Sweet Little Lies 1

In our society lying is seen as moral wrongdoing, a truly antisocial and disrespectful behavior. If we find out that we have been lied to we are offended, hurt and disappointed. But, at a second thought, lies should not be condemned easily. Sure, on the one hand we`re told that being honest is the best policy. On the other hand, we know we should try to be nice to other people as often as possible. And these motives are opposites more often than not.

Why we lie

From a very early age on we`re told that lying is unjust and inacceptable. Children but also adults often lie to conceal misdeeds and wrongdoings in order to stay out of trouble. The motivation for this behavior is quite obvious: avoidance of negative consequences.

More complex motives why people tell lies could be to preserve their own reputation or to even increase their stature. Yes, guys, bragging might also be lying!

Furthermore, we all can imagine that some lies may be told to avoid hurting someone`s feelings:

“ Oh, I like your new haircut!”  “This meal tastes delicious!”  “Sure, I`ll call you!”

But it gets even more awful.

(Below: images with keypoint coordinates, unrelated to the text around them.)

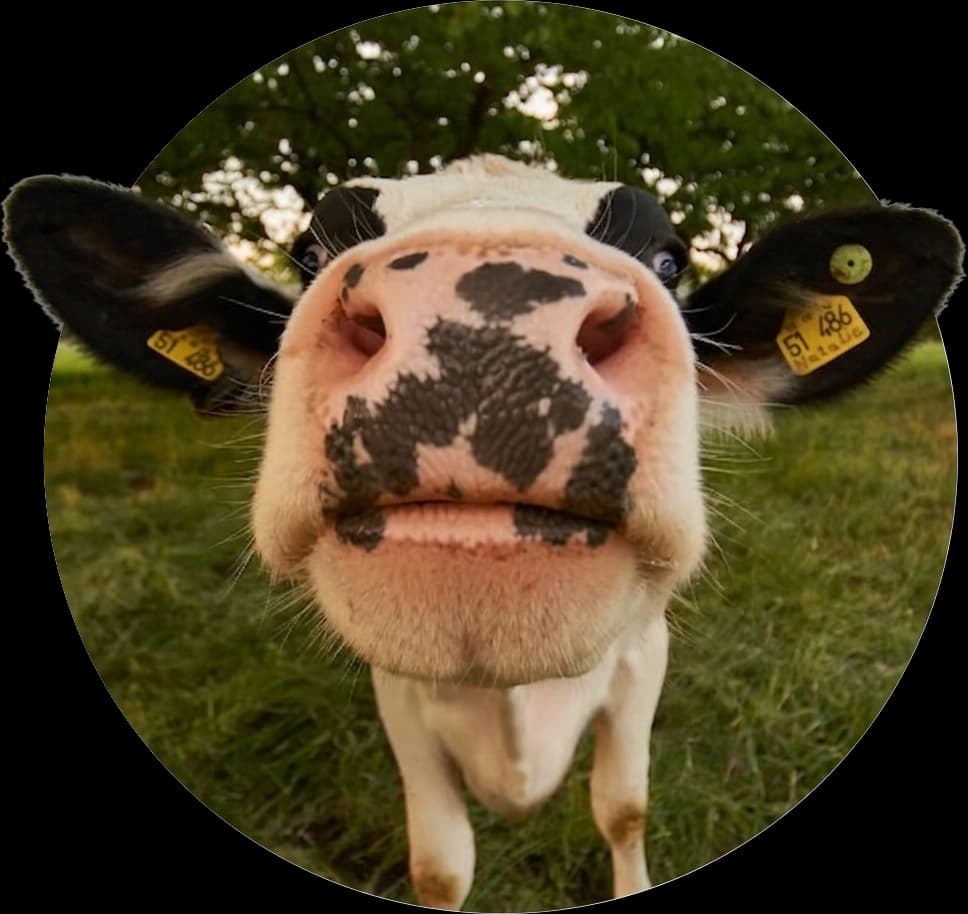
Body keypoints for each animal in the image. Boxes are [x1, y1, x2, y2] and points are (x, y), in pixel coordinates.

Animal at [5, 155, 962, 909]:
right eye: (310, 252)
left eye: (667, 256)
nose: (487, 315)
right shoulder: (397, 689)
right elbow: (441, 866)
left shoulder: (644, 651)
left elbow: (624, 808)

People lie to manipulate others or control situations.  Typically, especially this behavior strongly goes against our sense of justice and respect and deeply repels us. Clearly, we nobody likes to be manipulated by others.

On the other hand, the problem with  truth is that it doesn’t always serve our purposes, further our careers or keep us out of trouble.
So, what do we do?

We all do it

Remember Bill Clinton`s famous “I did not have sexual relations with that woman.” when he rather should´ve said “I had an affair with my intern, Monica Lewinsky.”? Did you follow Lance Armstrong`s confessional interview with Oprah about his unprecedented career and worldwide popularity being based on illegal doping?

Football player Manti Te´o took deception to a whole different level and made up a girlfriend just to tragically loose her soon after that. What a hoax!

Not every lie may be as big and bold as those examples. But still, look around you.  Everybody does it.

You wouldn`t believe how early we learn it. Around age 2 children realize that they’re not under constant observation by an all-knowing, all-seeing “Eye of Truth”. A 4-year-old streches the truth once every two hours, while 6-year-olds will tell a straight lie every 90 minutes.

A normal adult basically lies every day. Lies are told — in some form or fashion — by just about everybody. These lies can range from little white lies meant to lubricate social situations to clearly deceiting others malevolently.

However, lying has long been a part of everyday life. We couldn’t get through the day without being deceptive.
Even worse! Research has shown that dishonesty also pervades our romantic relationships. Believe it or not, humans tend to tell the biggest lies to their loved ones.

“Of course I love you”

But why do we save the biggest lies and with it the biggest disrespect and deceits for those we`re closest to?

Eighty-five percent of couples interviewed in a study of college students reported that one or both partners had lied about past relationships or recent indiscretions. Researchers also found that dating couples lie to each other in about a third of their interactions—perhaps even more often than they deceive other people.

However, the sexes are not equal in their lying behaviour. Although women and men lie with equal frequency, women are especially likely to stretch the truth in order to protect someone else’s feelings. Men, on the other hand, are more prone to lying about themselves.

Scientists also coined the term affection deception, which means that an individual in a romantic relationship chooses to express affection he or she does not actually feel. There are various instances where this behavior might occur: lying about one’s own feelings or expressing affection instead of negative feelings. It seems couples use verbal and non-verbal affection in hopes that a sweet caress or confession of love will mask their true feelings or avoid a fight over not feeling in the mood to deal with the partner or his or her feelings.

You find this unromantic?
In fact, researchers believe deceptive affection might actually help maintain a relationship, if it doesn`t become standard behavior! It keeps conflict and negative feelings out of a relationship which is otherwise perfectly fine except for the fact that one of the partners is not in the mood for something at a given moment.

Lies foster personal and social well being

So if lying ist good for our relationships, let`s look at it from another, positive point of view:  Lying is – among other things – a sign of cognitive advancement. It requires a fertile and high-functioning brain to manufacture a solid fake.  This might not be any solace for those who happen to be on the receiving end of a hurting or disapointing lie, but still on a personal level we should find a way to live with ourselves as lying beings.

Although there is some evidence that lying less is linked to better health in one study, other findings suggest that humans need everyday lies to stabilize themselves and the self-image they project. Several studies indicate for instance that depressed people delude themselves far less than their non-depressed peers about the amount of control they have over situations.

So, let`s be honest (ha ha!). Lying is – as a general rule – not OK, as we probably all know. Chances are you hurt the people around you and maybe even yourself on the long run  when you lie.

But a dream of a world in complete, relentless honesty would be a nightmare. It’s easy to think that lies interfere with our need for genuine communication or intimacy with loved ones. But clearly, our social lives would collapse under the weight of everybody telling the truth all the time.